| Problem description |
This exercise asks for the entries below to be printed exactly.

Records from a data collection
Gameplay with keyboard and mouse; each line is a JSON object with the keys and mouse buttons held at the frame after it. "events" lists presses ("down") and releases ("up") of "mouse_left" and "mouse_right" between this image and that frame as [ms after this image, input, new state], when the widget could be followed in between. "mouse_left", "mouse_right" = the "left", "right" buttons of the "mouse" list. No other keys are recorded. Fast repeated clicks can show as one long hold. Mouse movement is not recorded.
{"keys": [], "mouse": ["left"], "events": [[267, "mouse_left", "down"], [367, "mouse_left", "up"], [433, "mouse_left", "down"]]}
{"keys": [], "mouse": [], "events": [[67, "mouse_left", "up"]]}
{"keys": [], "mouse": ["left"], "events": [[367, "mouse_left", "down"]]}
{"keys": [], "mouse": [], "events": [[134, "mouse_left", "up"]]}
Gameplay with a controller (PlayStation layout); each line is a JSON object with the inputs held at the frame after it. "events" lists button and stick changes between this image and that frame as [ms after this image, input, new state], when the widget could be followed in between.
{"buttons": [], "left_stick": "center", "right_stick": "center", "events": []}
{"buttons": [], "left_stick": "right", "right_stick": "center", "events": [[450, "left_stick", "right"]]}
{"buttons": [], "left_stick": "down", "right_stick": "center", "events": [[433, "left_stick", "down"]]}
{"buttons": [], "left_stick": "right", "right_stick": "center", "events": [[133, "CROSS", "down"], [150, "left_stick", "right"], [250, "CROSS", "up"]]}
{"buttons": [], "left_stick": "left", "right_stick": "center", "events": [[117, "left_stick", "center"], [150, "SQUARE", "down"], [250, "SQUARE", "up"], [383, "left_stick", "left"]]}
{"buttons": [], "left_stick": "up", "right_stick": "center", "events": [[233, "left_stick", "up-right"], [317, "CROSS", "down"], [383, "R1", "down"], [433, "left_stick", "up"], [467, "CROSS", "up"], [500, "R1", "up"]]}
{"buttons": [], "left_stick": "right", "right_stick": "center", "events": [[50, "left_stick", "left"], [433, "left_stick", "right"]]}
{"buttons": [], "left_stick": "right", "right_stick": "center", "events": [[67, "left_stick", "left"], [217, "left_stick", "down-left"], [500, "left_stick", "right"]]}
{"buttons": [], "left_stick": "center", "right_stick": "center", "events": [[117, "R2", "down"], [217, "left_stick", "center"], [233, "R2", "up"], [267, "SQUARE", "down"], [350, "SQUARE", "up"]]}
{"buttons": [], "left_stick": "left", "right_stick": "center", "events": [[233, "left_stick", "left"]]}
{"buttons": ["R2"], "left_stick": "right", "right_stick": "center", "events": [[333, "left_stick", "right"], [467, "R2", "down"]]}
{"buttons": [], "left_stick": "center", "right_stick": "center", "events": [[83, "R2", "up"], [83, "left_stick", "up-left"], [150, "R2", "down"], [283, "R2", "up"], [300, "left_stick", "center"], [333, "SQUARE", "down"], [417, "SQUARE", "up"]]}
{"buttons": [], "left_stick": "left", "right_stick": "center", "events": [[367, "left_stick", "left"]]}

| Task answer |
Gameplay with keyboard and mouse; each line is a JSON object with the keys and mouse buttons held at the frame after it. "events" lists presses ("down") and releases ("up") of "mouse_left" and "mouse_right" between this image and that frame as [ms after this image, input, new state], when the widget could be followed in between. "mouse_left", "mouse_right" = the "left", "right" buttons of the "mouse" list. No other keys are recorded. Fast repeated clicks can show as one long hold. Mouse movement is not recorded.
{"keys": [], "mouse": ["left"], "events": [[267, "mouse_left", "down"], [367, "mouse_left", "up"], [433, "mouse_left", "down"]]}
{"keys": [], "mouse": [], "events": [[67, "mouse_left", "up"]]}
{"keys": [], "mouse": ["left"], "events": [[367, "mouse_left", "down"]]}
{"keys": [], "mouse": [], "events": [[134, "mouse_left", "up"]]}
Gameplay with a controller (PlayStation layout); each line is a JSON object with the inputs held at the frame after it. "events" lists button and stick changes between this image and that frame as [ms after this image, input, new state], when the widget could be followed in between.
{"buttons": [], "left_stick": "center", "right_stick": "center", "events": []}
{"buttons": [], "left_stick": "right", "right_stick": "center", "events": [[450, "left_stick", "right"]]}
{"buttons": [], "left_stick": "down", "right_stick": "center", "events": [[433, "left_stick", "down"]]}
{"buttons": [], "left_stick": "right", "right_stick": "center", "events": [[133, "CROSS", "down"], [150, "left_stick", "right"], [250, "CROSS", "up"]]}
{"buttons": [], "left_stick": "left", "right_stick": "center", "events": [[117, "left_stick", "center"], [150, "SQUARE", "down"], [250, "SQUARE", "up"], [383, "left_stick", "left"]]}
{"buttons": [], "left_stick": "up", "right_stick": "center", "events": [[233, "left_stick", "up-right"], [317, "CROSS", "down"], [383, "R1", "down"], [433, "left_stick", "up"], [467, "CROSS", "up"], [500, "R1", "up"]]}
{"buttons": [], "left_stick": "right", "right_stick": "center", "events": [[50, "left_stick", "left"], [433, "left_stick", "right"]]}
{"buttons": [], "left_stick": "right", "right_stick": "center", "events": [[67, "left_stick", "left"], [217, "left_stick", "down-left"], [500, "left_stick", "right"]]}
{"buttons": [], "left_stick": "center", "right_stick": "center", "events": [[117, "R2", "down"], [217, "left_stick", "center"], [233, "R2", "up"], [267, "SQUARE", "down"], [350, "SQUARE", "up"]]}
{"buttons": [], "left_stick": "left", "right_stick": "center", "events": [[233, "left_stick", "left"]]}
{"buttons": ["R2"], "left_stick": "right", "right_stick": "center", "events": [[333, "left_stick", "right"], [467, "R2", "down"]]}
{"buttons": [], "left_stick": "center", "right_stick": "center", "events": [[83, "R2", "up"], [83, "left_stick", "up-left"], [150, "R2", "down"], [283, "R2", "up"], [300, "left_stick", "center"], [333, "SQUARE", "down"], [417, "SQUARE", "up"]]}
{"buttons": [], "left_stick": "left", "right_stick": "center", "events": [[367, "left_stick", "left"]]}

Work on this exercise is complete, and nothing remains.